Second, though we often think of there being a strong dichotomy between the natural and the supernatural, Christian theology does not accept that. Instead Christianity teaches the doctrine of Providence: God's continuous sustaining of the universe. Providence is ultimately one act of God, even though it takes different forms at different times. So see the Westminster Confession of Faith on providence:
5.1: God the great Creator of all things does uphold, direct, dispose, and govern all creatures, actions, and things, from the greatest even to the least, by His most wise and holy providence, according to His infallible foreknowledge, and the free and immutable counsel of His own will, to the praise of the glory of His wisdom, power, justice, goodness, and mercy.
5.2: Although, in relation to the foreknowledge and decree of God, the first Cause, all things come to pass immutably, and infallibly; yet, by the same providence, He orders them to fall out, according to the nature of second causes, either necessarily, freely, or contingently.
5.3: God, in His ordinary providence, makes use of means, yet is free to work without, above, and against them, at His pleasure.
In paragraph 2 we read that God is the first cause, by which all things come to pass, but that God ordains that what happens happens through secondary causes, according to their nature. As it is the nature for fire to be hot, ice to be cold, and heavy masses to pull light masses towards them, so these secondary causes are used to work out the providence of God. By itself this might seem to prohibit miracles which go against the nature of things, but paragraph three says that God is free to use these means, or to work without, above, or against them as he wishes. The miracles of God are the times when he decided to use unusual secondary causes, but even then they were not times when every law of nature was suspended. For example, in the miracle of Jesus calming the storm, however it came to pass, gravity still remained in place, and the waters and atmosphere still followed their currents and convections. So rather than thinking of natural and supernatural (or unnatural), it's probably more helpful to think of ordinary and extraordinary.
In this Christian view of God I would say it does imply believing in miracles, because miracles are ultimately only distinguished from the ordinary by the free pleasure of God to act as he wills.

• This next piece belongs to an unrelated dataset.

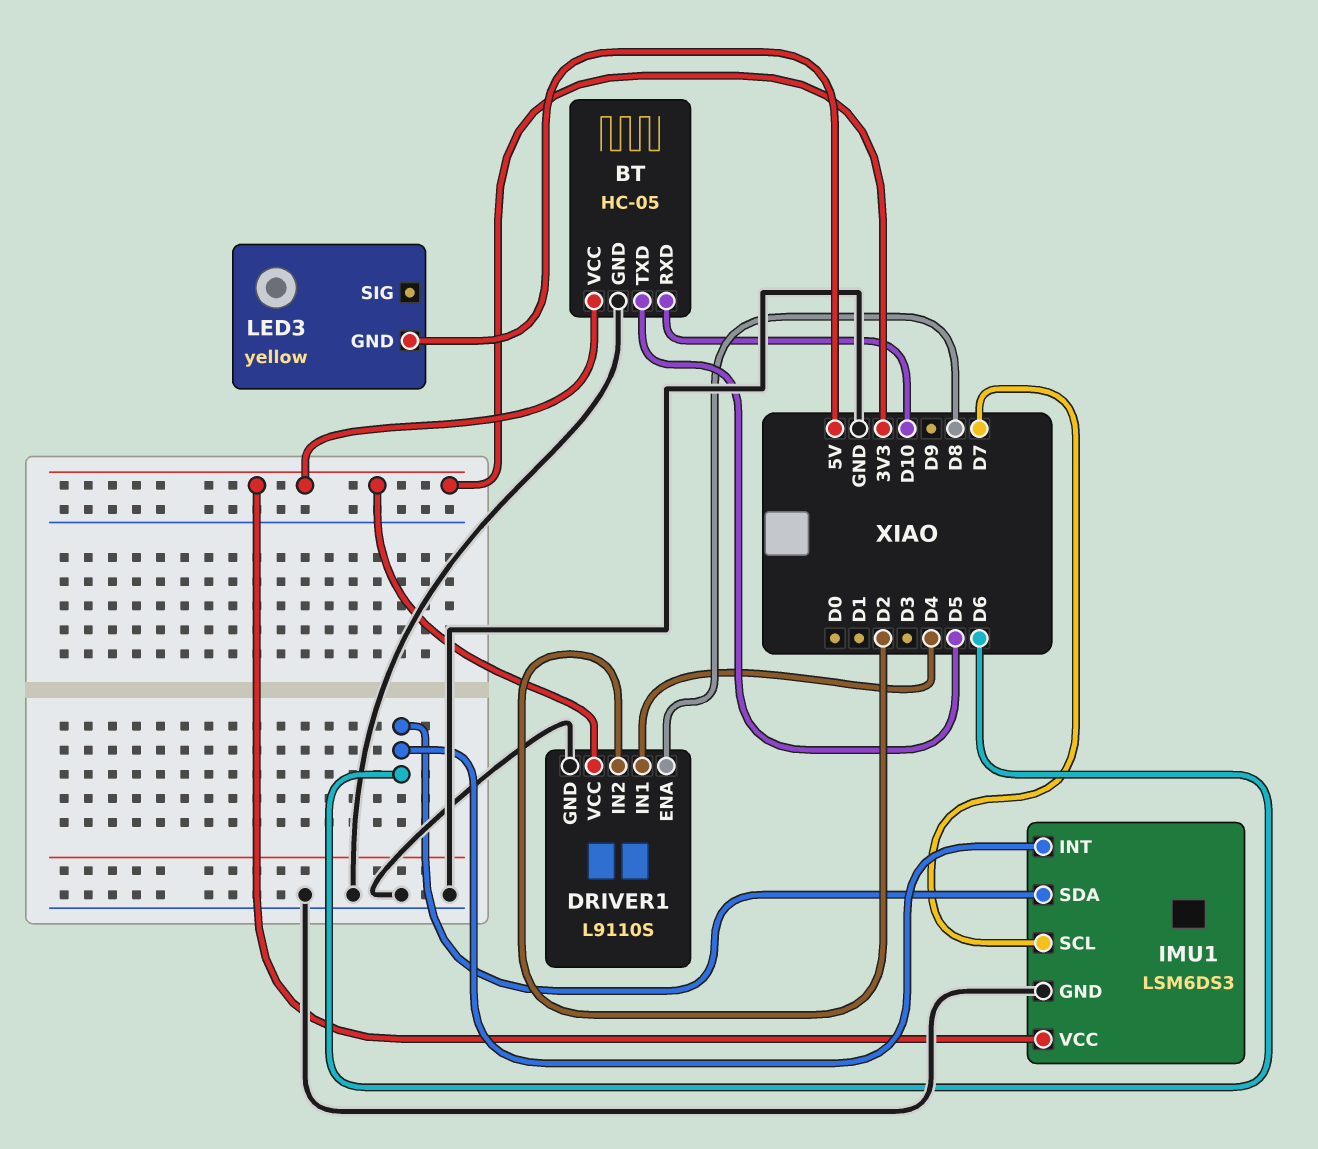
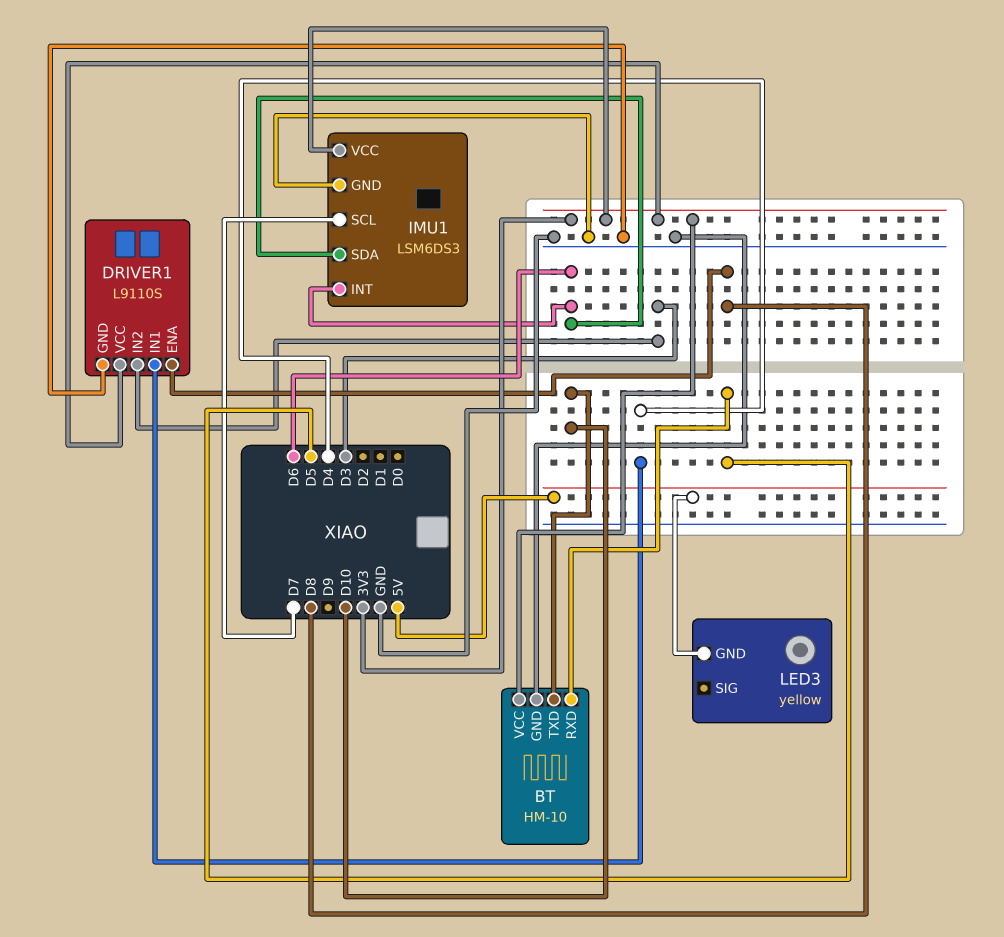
BT: HC-05 -> HM-10
BT pin RXD: D10 -> D5
BT pin TXD: D5 -> D10
DRIVER1 pin IN2: D2 -> D3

For the Providence of God to not have capacity for extraordinary secondary causes would mean that God is beholden to a will more powerful than his own.
The limits of science and the necessity of extraordinary creation
Christians believe God has created a consistent and ordered universe, one in which the enterprise of science can be productive. Although every single physical phenomena is direct result of God's providence, his ordinary providence is so reliable that we can study the universe and construct models of the physical world with incredible detail. So in the rare times when he deems to use non-ordinary means, our scientific enterprise is not able to account for what he does.
Consider the simplest possible miracle, the creation of something from nothing, even as simple as a single photon. If God decided to do this, it would be impossible for science to account for it, because of the law of the conservation of mass/energy. Indeed, it wouldn't even be possible for us to observe it happening, at that scale we can't even compare observation to scientific model. And were we to detect the existence of the photon, all we could say is that it had been travelling in a straight line at constant speed. If we traced its path we might identify a supposed source, or we might have to conclude that its source is beyond our observational reach. But there's no capacity in our observational abilities or our models for it to simply come into existence.
For a similar but larger scale miracle, consider the water turning into wine. At that scale natural human observation can contradict scientific modelling. But scientific study could not be reconciled with naive sort of observation of the wedding attendants. We could analyse the wine and determine what type of grapes it was made from, how old the wine is, perhaps where it was made. We wouldn't detect that it had come into existence just minutes before. The miracle is not that Jesus turned water into minutes old wine, but into quality wine that had been aged for years in barrels in a cellar somewhere. Science could tell us how old the wine was, and that would in a very real sense be the truth.
Christian theology teaches that only God is eternal and self-existent, everything else that is, exists and is contingent on him. We can produce wonderful models with science, but we can't ultimately account for existence. Christians believe God created the universe, and this necessitates a miracle, one which is beyond science. Whether God created through the big bang, or in six days out of nothing, the world that he created is one in which there is matter and energy and laws in how they interact. In an expanding universe the only stable configuration is a singularity, so however God created the universe, when we looked back to model the past, we couldn't see the creation of everything, but only expansion from a singularity. But as I said, we can't account for existence, and science doesn't try. So when there is a fundamental distinction between creator and creation, as Christianity teaches, I believe this does imply believing in miracles, at least the original miracle of the universe.